Sheryl Sandberg to Speak at HBS

The Facebook COO will address degree candidates on May 23.

The chief operating officer of Facebook, Sheryl Sandberg ’91, M.B.A. ’95, will address Harvard Business School (HBS) graduates as Class Day speaker on May 23, the school has announced.

Since arriving from rival Google in 2008, Facebook’s second-in-command has helped increase what was a base of 70 million users to more than 750 million active "friends" today, representing about 11 percent of the world's population, according to Forbes. An outspoken advocate for women leaders, Sandberg—a mother of two—has recently made headlines for voicing her opinions on work-life balance and the difficulties women face trying to juggle motherhood with a high-powered job. 

“There's no such thing as work-life balance. There's work, and there's life, and there's no balance,” she said in an interview for the Makers series from PBS and AOL. “I feel guilty when my son says, 'Mommy, put down the BlackBerry, talk to me,' and that happens far too much. I think all women feel guilty. I think what's interesting is I don't know many men who feel guilty.”

Ranked fifth on the Forbes list of “the world's 100 most powerful women” in 2011, Sandberg—who oversees Facebook’s business operations, including sales, marketing, business development, human resources, public policy, and communications—has been vocal about leaving the workplace by 5:30 each evening so she can have dinner with her children, and sometimes working until late at night or very early in the morning to prove that she is still giving it “her all.”

“I walk out of this office every day at 5:30 so I’m home for dinner with my kids at 6:00, and interestingly, I’ve been doing that since I had kids,” Sandberg said in her Makers video. ”I did that when I was at Google, I did that here, and I would say it’s not until the last year, two years that I’m brave enough to talk about it publicly. Now I certainly wouldn’t lie, but I wasn’t running around giving speeches on it.”

In late 2007, Mark Zuckerberg, co-founder and CEO of Facebook, met Sandberg at a Christmas party, and by February 2008, felt she would be a “perfect fit” for his company. According to a profile in The New Yorker, Sandberg began work at Facebook that March, asking questions and listening. “She walked up to hundreds of people’s desks and interrupted them and said, ‘Hi, I’m Sheryl Sandberg,’ ” recalls Chris Cox, the vice president of product, who sits next to Zuckerberg. “It was this overt gesture, like, ‘OK, let your guard down. I’m not going to hole up with Mark. I’m going to try and have a relationship with you guys.’ ”
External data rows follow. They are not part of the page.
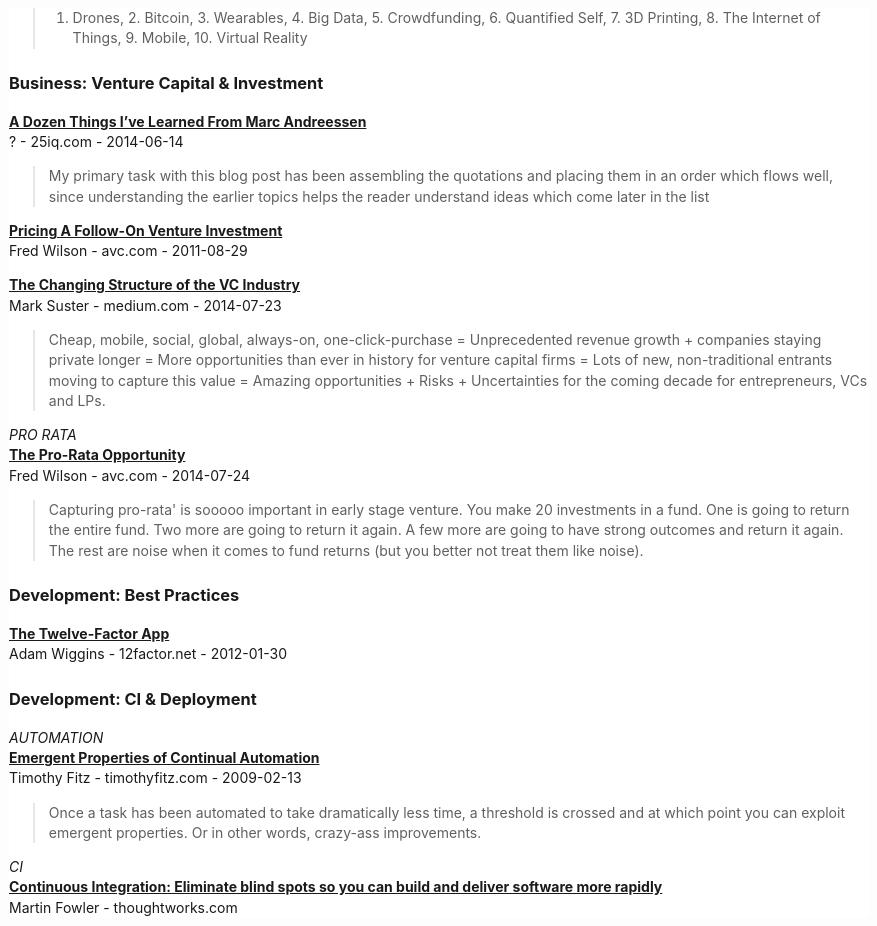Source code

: > 1. Drones, 2. Bitcoin, 3. Wearables, 4. Big Data, 5. Crowdfunding, 6. Quantified Self, 7. 3D Printing, 8. The Internet of Things, 9. Mobile, 10. Virtual Reality

### Business: Venture Capital & Investment

**[A Dozen Things I’ve Learned From Marc Andreessen](http://25iq.com/2014/06/14/a-dozen-things-ive-learned-from-marc-andreessen/)**<br/>
? - 25iq.com - 2014-06-14

> My primary task with this blog post has been assembling the quotations and placing them in an order which flows well, since understanding the earlier topics helps the reader understand ideas which come later in the list

**[Pricing A Follow-On Venture Investment](http://avc.com/2011/08/pricing-a-follow-on-venture-investment/)**<br/>
Fred Wilson - avc.com - 2011-08-29

> 

**[The Changing Structure of the VC Industry](https://medium.com/@msuster/the-changing-structure-of-the-vc-industry-84be1fdf73a2)**<br/>
Mark Suster - medium.com - 2014-07-23

> Cheap, mobile, social, global, always-on, one-click-purchase = Unprecedented revenue growth + companies staying private longer = More opportunities than ever in history for venture capital firms = Lots of new, non-traditional entrants moving to capture this value = Amazing opportunities + Risks + Uncertainties for the coming decade for entrepreneurs, VCs and LPs.

*PRO RATA*<br/>
**[The Pro-Rata Opportunity](http://avc.com/2014/07/the-pro-rata-opportunity/)**<br/>
Fred Wilson - avc.com - 2014-07-24

> Capturing pro-rata' is sooooo important in early stage venture. You make 20 investments in a fund. One is going to return the entire fund. Two more are going to return it again. A few more are going to have strong outcomes and return it again. The rest are noise when it comes to fund returns (but you better not treat them like noise).

### Development: Best Practices

**[The Twelve-Factor App](http://12factor.net/)**<br/>
Adam Wiggins - 12factor.net - 2012-01-30

> 

### Development: CI & Deployment

*AUTOMATION*<br/>
**[Emergent Properties of Continual Automation](http://timothyfitz.com/2009/02/13/continual-automation/)**<br/>
Timothy Fitz - timothyfitz.com - 2009-02-13

> Once a task has been automated to take dramatically less time, a threshold is crossed and at which point you can exploit emergent properties. Or in other words, crazy-ass improvements.

*CI*<br/>
**[Continuous Integration: Eliminate blind spots so you can build and deliver software more rapidly](http://www.thoughtworks.com/continuous-integration)**<br/>
Martin Fowler - thoughtworks.com
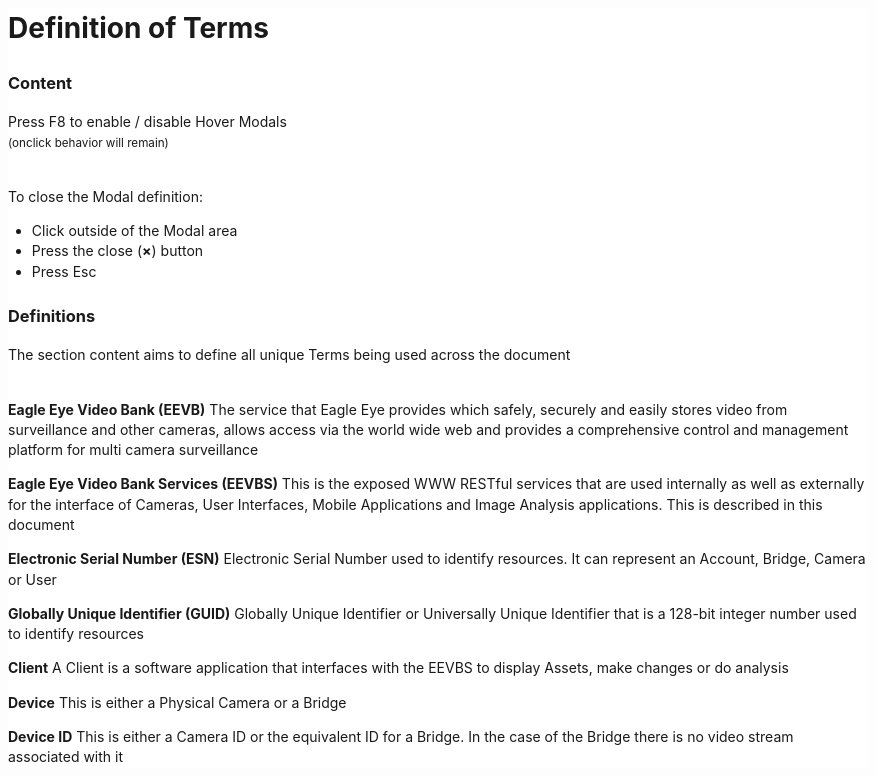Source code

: # Definition of Terms





### Content

Press <key>F8</key> to enable / disable <a class="definition" onclick="openModal('DOT-Hover-Modals')">Hover Modals</a><br>
<small>(onclick behavior will remain)</small><br><br>

To close the Modal definition:

  - Click outside of the Modal area
  - Press the close (**&times;**) button
  - Press <key>Esc</key>


### Definitions


The section content aims to define all unique Terms being used across the document<br><br>


**Eagle Eye Video Bank (EEVB)**<def id=DOT-EEVB>
The service that Eagle Eye provides which safely, securely and easily stores video from surveillance and other cameras, allows access via the world wide web and provides a comprehensive control and management platform for multi camera surveillance

**Eagle Eye Video Bank Services (EEVBS)**<def id=DOT-EEVBS>
This is the exposed WWW RESTful services that are used internally as well as externally for the interface of <a class="definition" onclick="openModal('DOT-Camera')">Cameras</a>, User Interfaces, Mobile Applications and Image Analysis applications. This is described in this document

**Electronic Serial Number (ESN)**<def id=DOT-ESN>
Electronic Serial Number used to identify resources. It can represent an <a class="definition" onclick="openModal('DOT-Account')">Account</a>, <a class="definition" onclick="openModal('DOT-Bridge')">Bridge</a>, <a class="definition" onclick="openModal('DOT-Camera')">Camera</a> or <a class="definition" onclick="openModal('DOT-User')">User</a>

**Globally Unique Identifier (GUID)**<def id=DOT-GUID>
Globally Unique Identifier or Universally Unique Identifier that is a 128-bit integer number used to identify resources

**Client**<def id=DOT-Client>
A Client is a software application that interfaces with the <a class="definition" onclick="openModal('DOT-EEVBS')">EEVBS</a> to display <a class="definition" onclick="openModal('DOT-Asset')">Assets</a>, make changes or do analysis

**Device**<def id=DOT-Device>
This is either a <a class="definition" onclick="openModal('DOT-Physical-Camera')">Physical Camera</a> or a <a class="definition" onclick="openModal('DOT-Bridge')">Bridge</a>

**Device ID**<def id=DOT-Device-ID>
This is either a <a class="definition" onclick="openModal('DOT-Camera-ID')">Camera ID</a> or the equivalent ID for a <a class="definition" onclick="openModal('DOT-Bridge')">Bridge</a>. In the case of the Bridge there is no video stream associated with it

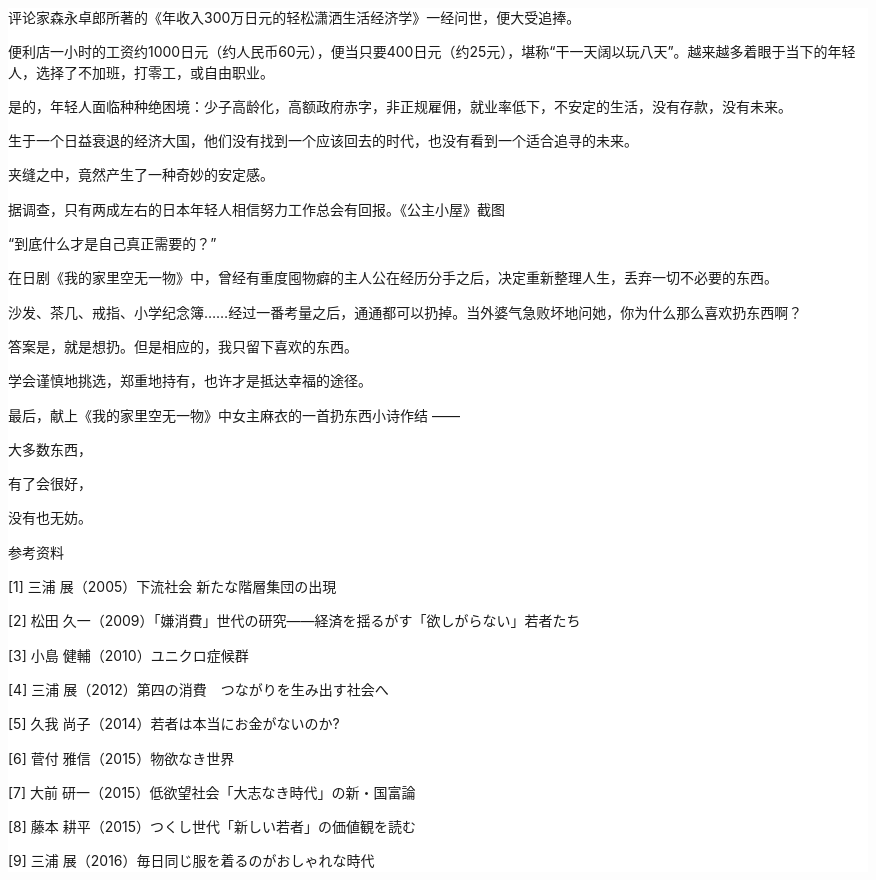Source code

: 评论家森永卓郎所著的《年收入300万日元的轻松潇洒生活经济学》一经问世，便大受追捧。

便利店一小时的工资约1000日元（约人民币60元），便当只要400日元（约25元），堪称“干一天阔以玩八天”。越来越多着眼于当下的年轻人，选择了不加班，打零工，或自由职业。

是的，年轻人面临种种绝困境：少子高龄化，高额政府赤字，非正规雇佣，就业率低下，不安定的生活，没有存款，没有未来。

生于一个日益衰退的经济大国，他们没有找到一个应该回去的时代，也没有看到一个适合追寻的未来。

夹缝之中，竟然产生了一种奇妙的安定感。


据调查，只有两成左右的日本年轻人相信努力工作总会有回报。《公主小屋》截图

“到底什么才是自己真正需要的？”


在日剧《我的家里空无一物》中，曾经有重度囤物癖的主人公在经历分手之后，决定重新整理人生，丢弃一切不必要的东西。

沙发、茶几、戒指、小学纪念簿……经过一番考量之后，通通都可以扔掉。当外婆气急败坏地问她，你为什么那么喜欢扔东西啊？

答案是，就是想扔。但是相应的，我只留下喜欢的东西。

学会谨慎地挑选，郑重地持有，也许才是抵达幸福的途径。

最后，献上《我的家里空无一物》中女主麻衣的一首扔东西小诗作结 ——

大多数东西，

有了会很好，

没有也无妨。

参考资料

[1] 三浦 展（2005）下流社会 新たな階層集団の出現

[2] 松田 久一（2009）「嫌消費」世代の研究――経済を揺るがす「欲しがらない」若者たち

[3] 小島 健輔（2010）ユニクロ症候群

[4] 三浦 展（2012）第四の消費　つながりを生み出す社会へ

[5] 久我 尚子（2014）若者は本当にお金がないのか?

[6] 菅付 雅信（2015）物欲なき世界

[7] 大前 研一（2015）低欲望社会「大志なき時代」の新・国富論

[8]  藤本 耕平（2015）つくし世代「新しい若者」の価値観を読む

[9]  三浦 展（2016）毎日同じ服を着るのがおしゃれな時代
Prior to Facebook, Sandberg was vice president of global online sales and operations at Google, and was instrumental in launching Google.org, the company’s philanthropic arm. Before joining Google, she served as chief of staff for the U.S. Treasury Department under President Clinton, helping lead its work on forgiving debt in the developing world.

Born in 1969 in Washington, D.C., Sandberg attended public schools and excelled. She graduated from Harvard in 1991, earning the Williams Prize as the top student in economics; her mentor was future Harvard president Lawrence H. Summers. After graduation she was recruited as his research assistant at the World Bank, where she worked on health projects in India, dealing with leprosy, AIDS, and blindness. In 1995, she earned her M.B.A. from HBS with highest distinction.

Addressing Barnard’s graduating class in 2011 as keynote speaker, Sandberg urged students to “lean in” to leadership roles.

“We will never close the achievement gap until we close the ambition gap,” she said.  “But if all young women start to lean in, we can close the ambition gap right here, right now, if every single one of you leans in.  Leadership belongs to those who take it.  Leadership starts with you.”